I have admired Robert Pollien's paintings for a while now, and his current show of 18 small paintings at Rockland's Dowling Walsh Gallery confirms my assessment of him as a painter who is not averse to taking risks. June 23 is the last day to see these recent works.

What sets Pollien's works apart from a lot of similarly accomplished landscape painting is the dark, brooding quality with which he invests his coastal scenes, his emphasis on flatness over spatial illusion, and the major compositional role contour plays. Pollien uses neither the busy, impressionistic brushwork of many other Maine landscapists, nor the total flatness of Alex Katz's paintings. Instead, he has absorbed the lessons of one of his teachers, Neil Welliver, without succumbing to his horror vacui, filling every last bit of surface and giving all equal importance. Pollien has also looked at the clarity of Rockwell Kent's compositions and has studied the art of some excellent illustrators, from whom he gleaned the propensity for letting forms abut, all sitting in one plane. His personal style has crystalized over time into simple compositions in which weighty masses are set against air and water, and their shared edges assume great importance.

There is also a second body of work on display: five portraits of crows. There is barely an intimation of ground, and only a few pink and light blue patches indicate sky. This near omission of physical environment finds its parallel in the lack of inner articulation of the crows' bodies. Instead, their most expressive features, posture, beak, and beady eyes, are silhouetted against the background. One can almost hear their remonstrative cawing. They are being themselves, proud, alert, and a bit belligerent, certainly intelligent-alter egos of the artist?

What ties these crow paintings to the landscapes are the importance of singular masses and the treatment of their outlines. Loosely brushed lines of blue and purple act as colorful highlights and accentuate the birds' contours. While these painterly incidents appear spontaneous, I suspect they are very deliberately placed. The palette of both bodies of work is similarly dark, with variations of blue and black predominating. Some of the rocky coastlines are similar to Pollien's earlier work. The vertical "Hunter's Cliff," for instance, contains a brooding, diagonal mass of rocks with crevices and protuberances only intimated. Depth is evoked through layering of sea and landmasses. While here, too, brushed lines emphasize the edges, substantive mass draws most attention. In the work I find most intriguing, however, Pollien has taken these tendencies toward flatness and abstracted decorativeness significantly further. These paintings' delicate beauty derives from a subjugation of representation to linearity in the form of undulating edges of paint that separate water, rock and air.
The simple composition of "Itshitzuki Spruce" is divided diagonally into a combination of rocks and trees and sky, with the latter pierced by a lone, tall spruce whose awkward cropping conveys the necessary weight to balance the composition. The boulder at the center of the image and the surrounding rocky surfaces are described texturally with a few strokes of white, rust and black washes. The variegated edges of the tree seem to compete with the surrounding sky. The spruce appears less substantial, as the grain of the linen canvas remains visible, whereas the sky is built up of multiple layers of paint. Additional brushwork at these intersections of materiality turns them into abstract organic patterns. Edges almost lose their representational function and become battle lines between elements. The title of the painting refers to a style of bonsai that grows on rocks, and the asymmetric composition, verticality, and general stylistic traits bring to mind Japanese woodcuts and Asian scroll paintings, too.
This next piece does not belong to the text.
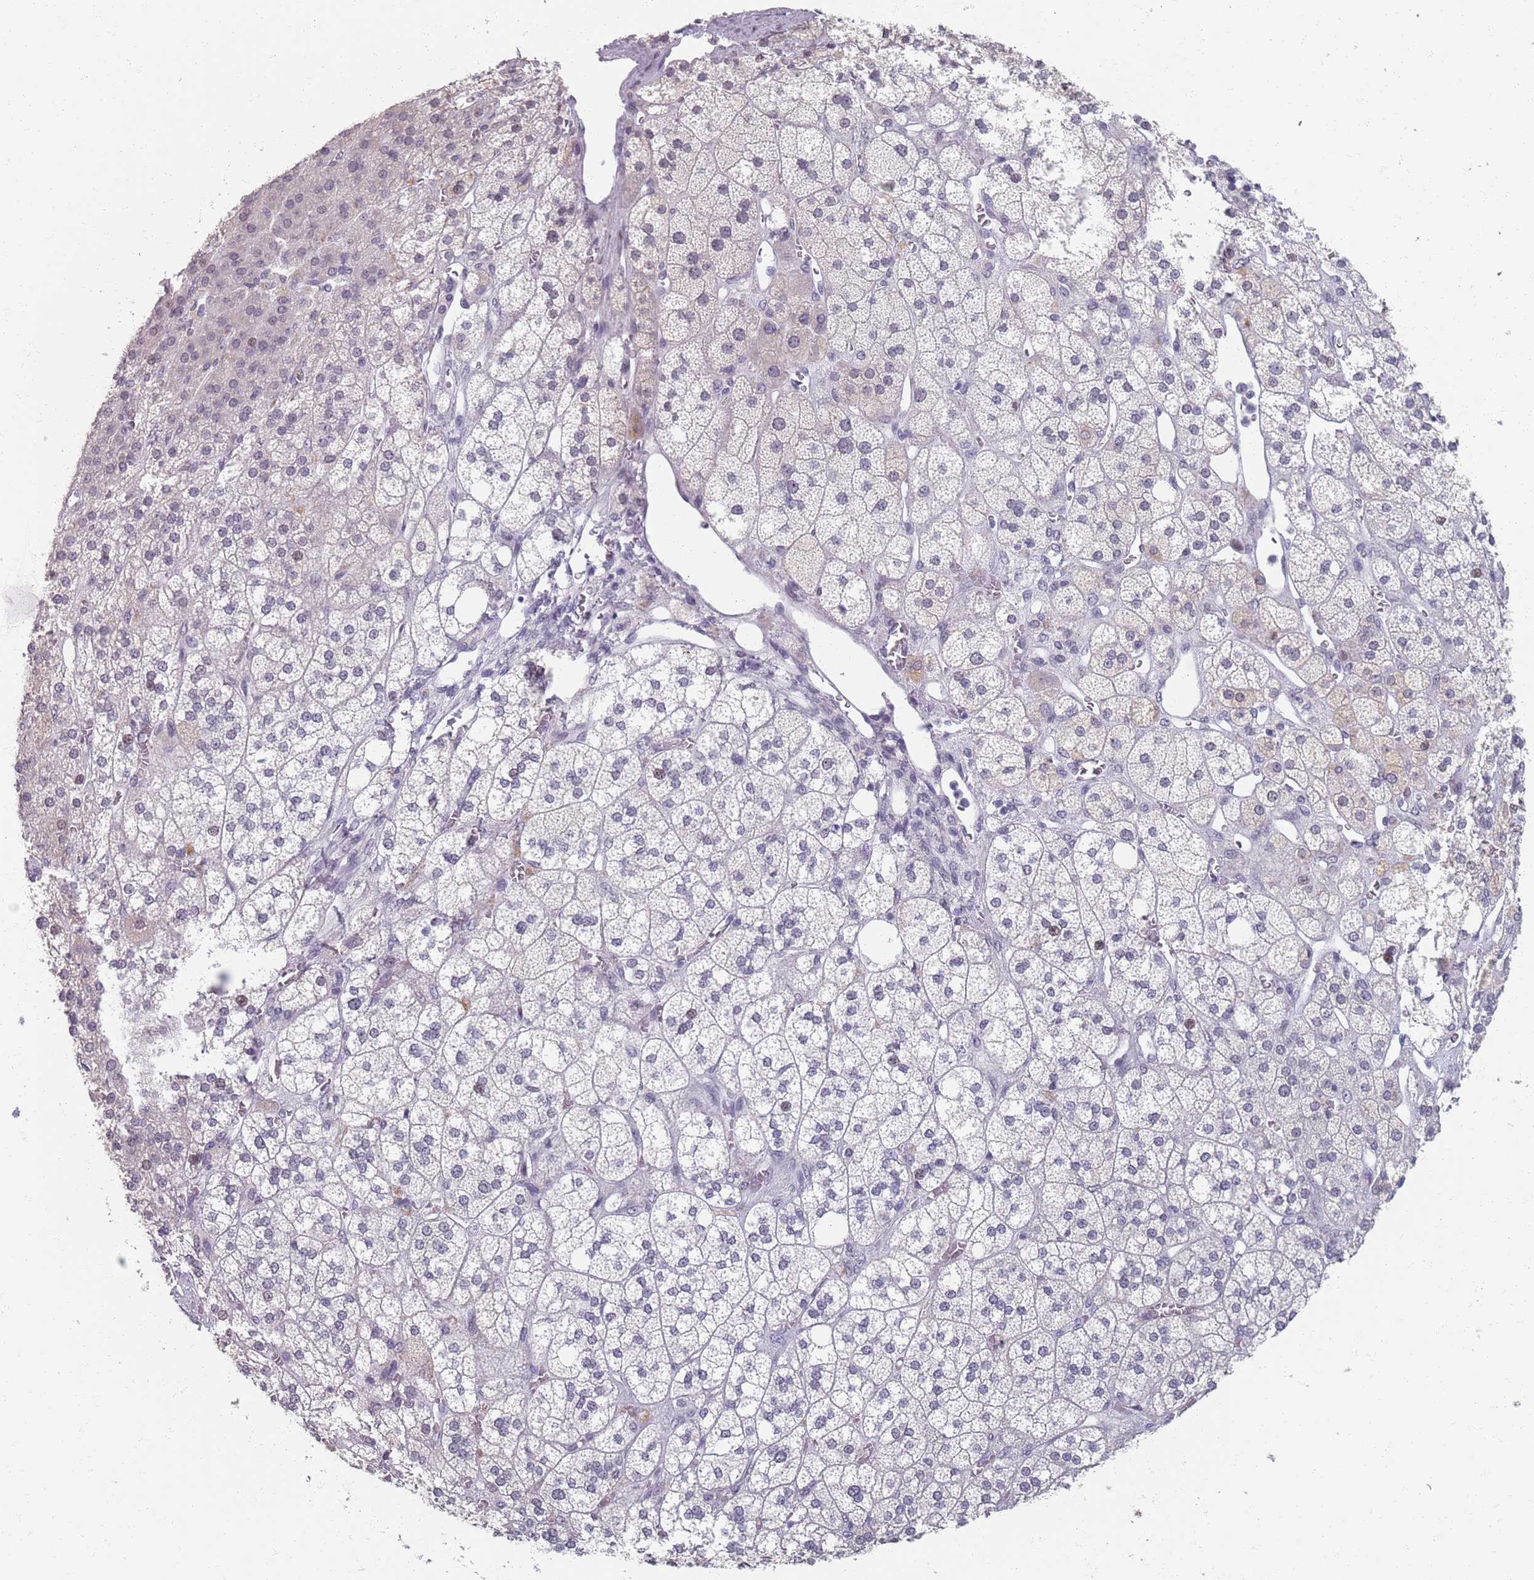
{"staining": {"intensity": "weak", "quantity": "25%-75%", "location": "nuclear"}, "tissue": "adrenal gland", "cell_type": "Glandular cells", "image_type": "normal", "snomed": [{"axis": "morphology", "description": "Normal tissue, NOS"}, {"axis": "topography", "description": "Adrenal gland"}], "caption": "Weak nuclear staining for a protein is seen in about 25%-75% of glandular cells of unremarkable adrenal gland using immunohistochemistry (IHC).", "gene": "SAMD1", "patient": {"sex": "male", "age": 61}}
In the six-by-six-inch "Seawall Surf," description breaks up into dots and lines, making it the most abstract work in the show. The painting functions like a study that captures only basic locations of shapes. The artist moves the furthest away from conventional landscape painting in "Valley Cove," not in terms of abstraction but in terms of subject matter and concepts of beauty. Depicting a single boulder on a beach, land, water and sky are all greys and blues with just a few pink highlights, turning the image into a Whistlerian arrangement of tonalities.

Pollien's work has an edge to it that is in keeping with the raw forces of nature his paintings capture. They are full of inner drama. None of the paintings seem to have come easily to Pollien, which I consider the hallmark of a deeply self-reflective and utterly serious artist. These paintings introduce us to a kind of beauty that goes far beyond what is visible to the eye.